#### [PROBLEM TO WORK ON]
Number the lines below as a list, skipping blank ones and omitting the pictures.

[Box annotation data]
******

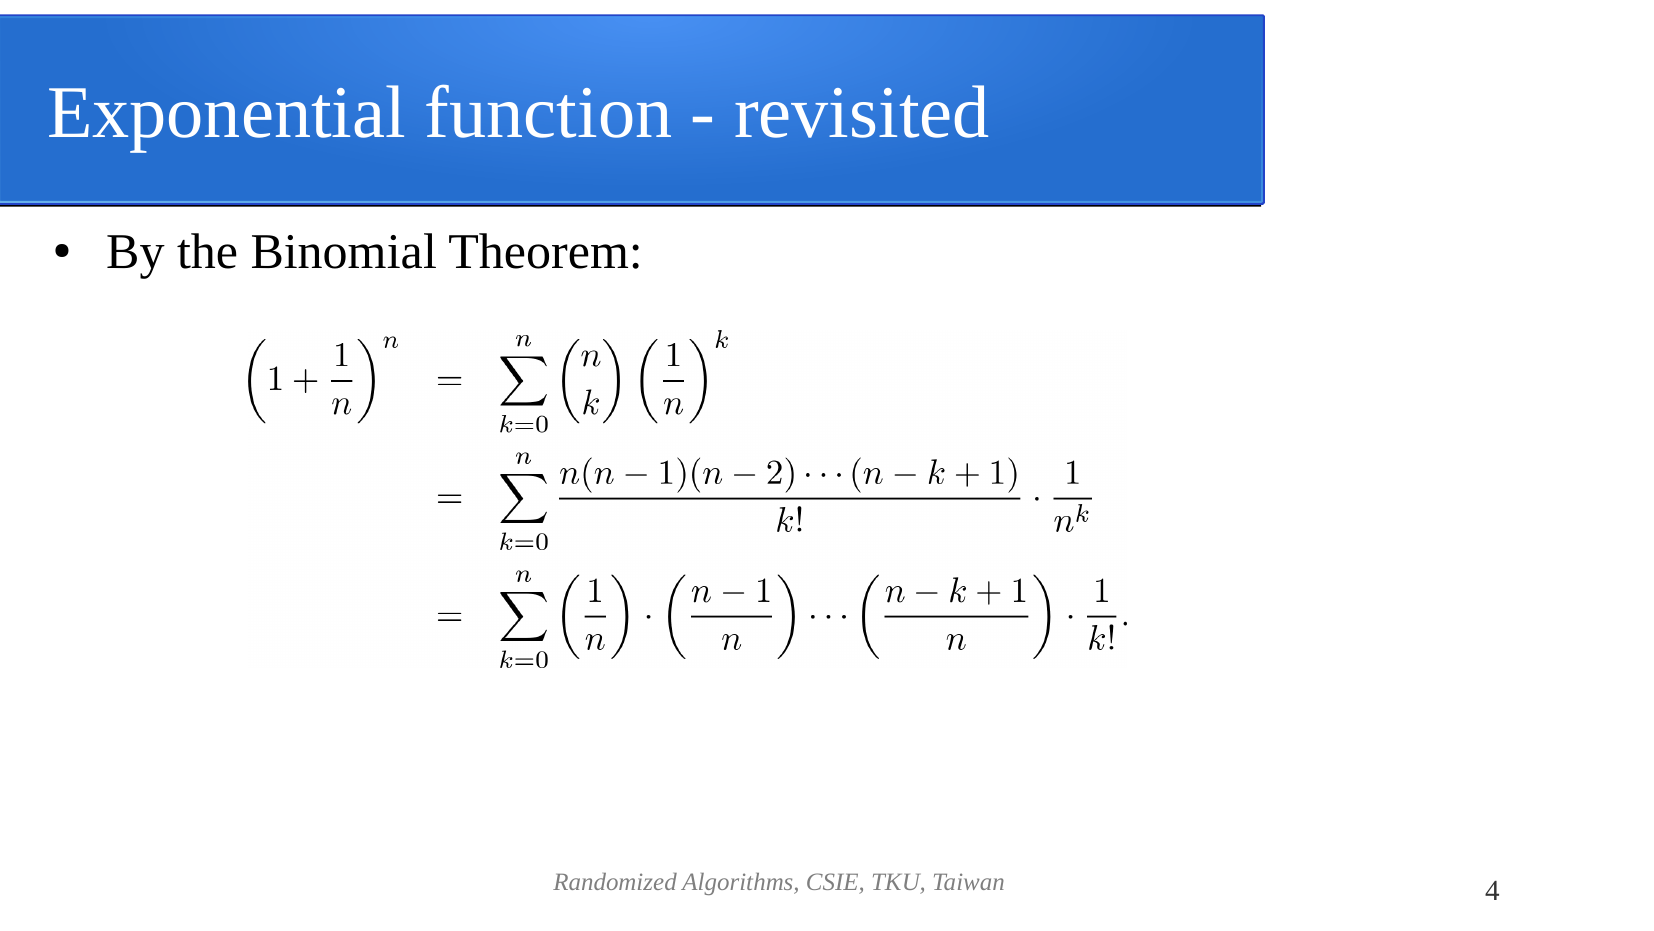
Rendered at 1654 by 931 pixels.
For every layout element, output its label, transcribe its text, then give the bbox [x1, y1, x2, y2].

picture [248, 330, 1127, 668]
title Exponential function - revisited [47, 35, 1199, 189]
list By the Binomial Theorem: [35, 224, 1524, 764]
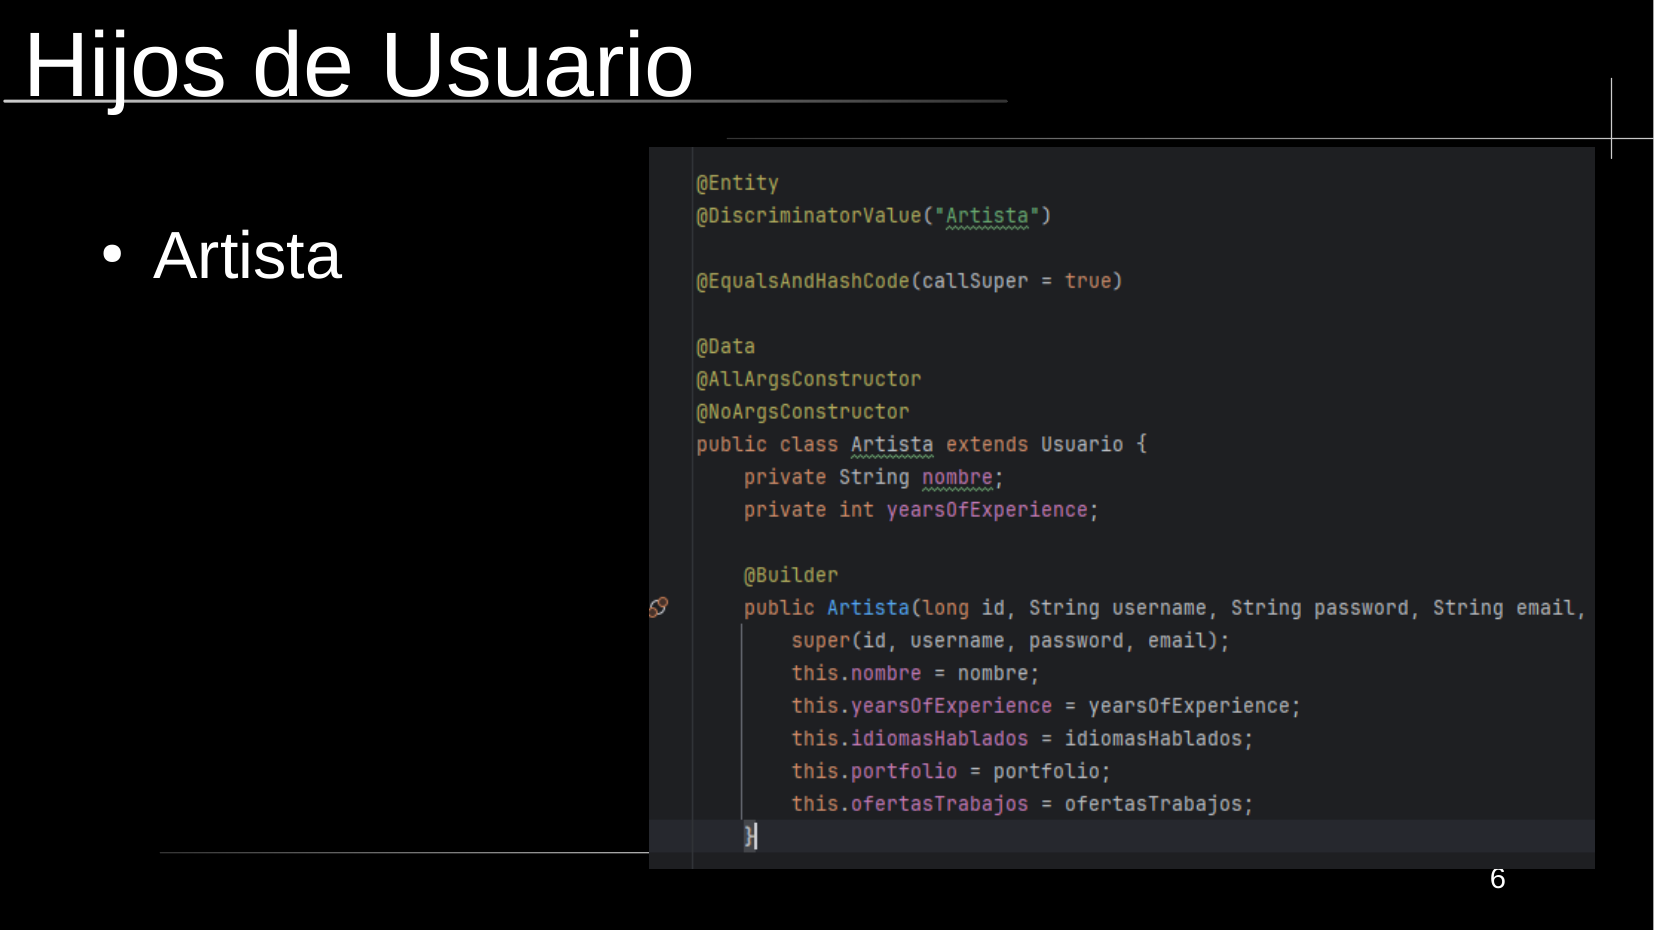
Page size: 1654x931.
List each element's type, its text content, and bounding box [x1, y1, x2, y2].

title Hijos de Usuario [23, 11, 1589, 119]
list Artista [82, 217, 649, 758]
picture [649, 147, 1595, 869]
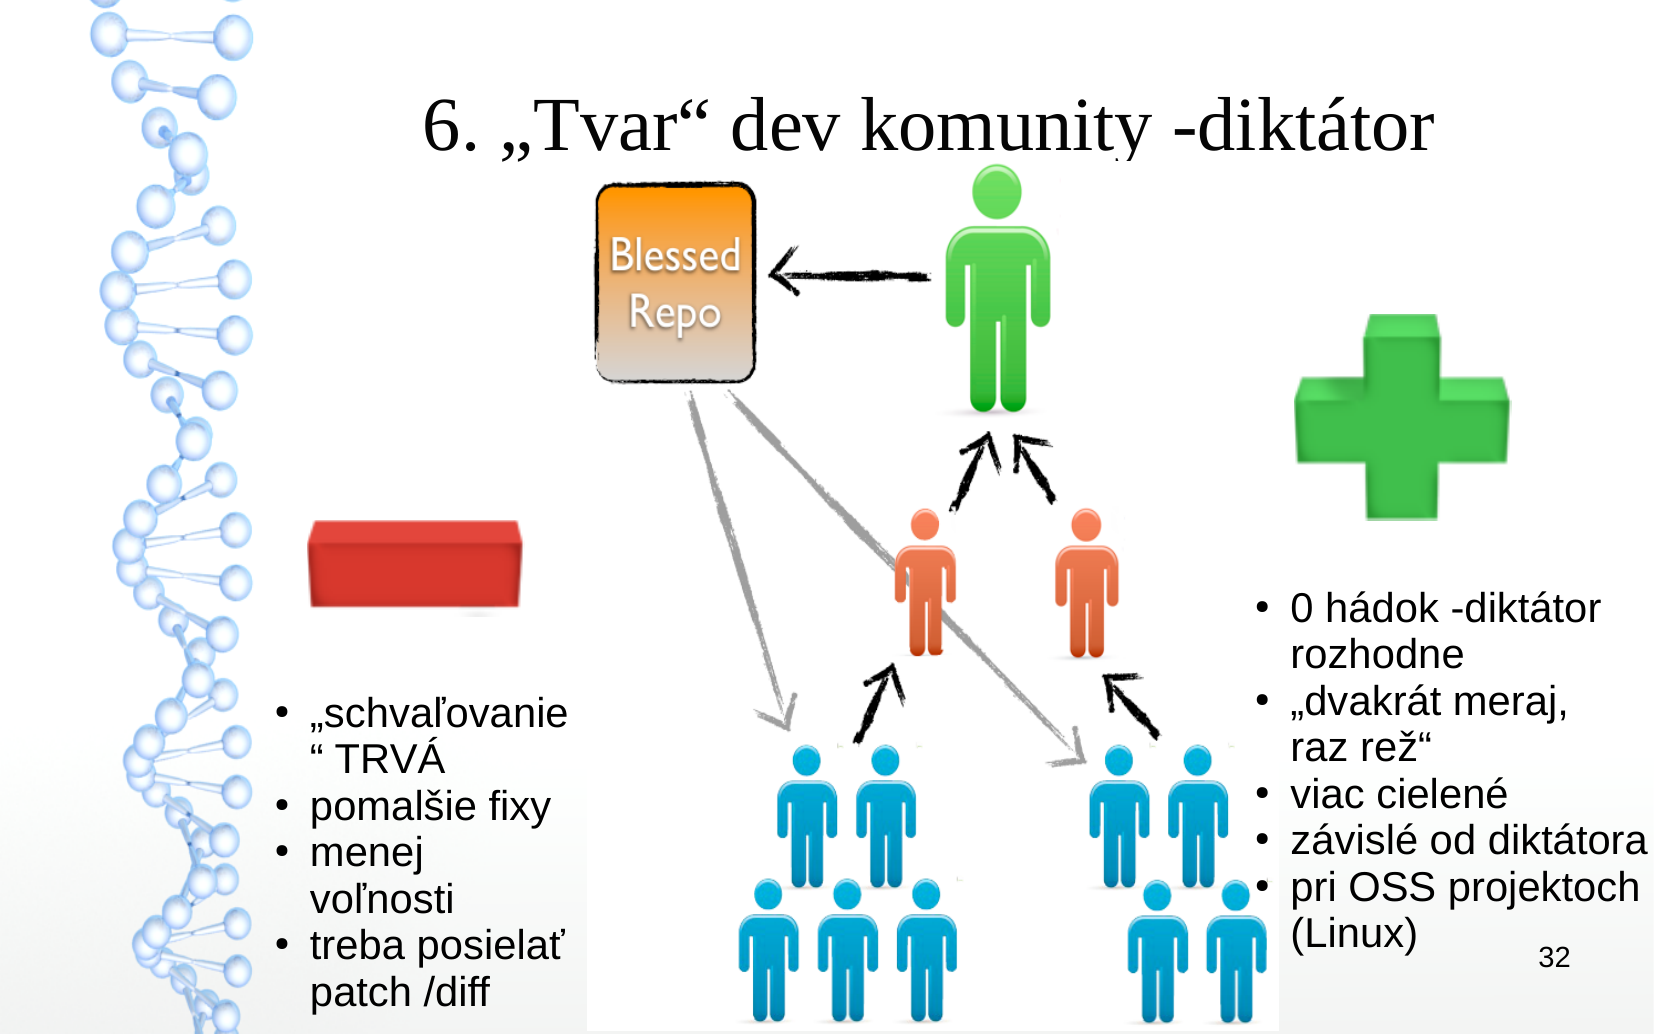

******

#### [RESPONSE BELOW]
1. Rendered at 1654 by 931 pixels.
2. For every layout element, output its label, transcribe its text, then give the bbox [x1, y1, x2, y2].
3. picture [248, 330, 1127, 668]
4. title Exponential function - revisited [47, 35, 1199, 189]
5. list By the Binomial Theorem: [35, 224, 1524, 764]
6. Page size: 1654x931.
7. List each element's type, its text content, and bounding box [x1, y1, x2, y2].
8. title Hijos de Usuario [23, 11, 1589, 119]
9. list Artista [82, 217, 649, 758]
10. picture [649, 147, 1595, 869]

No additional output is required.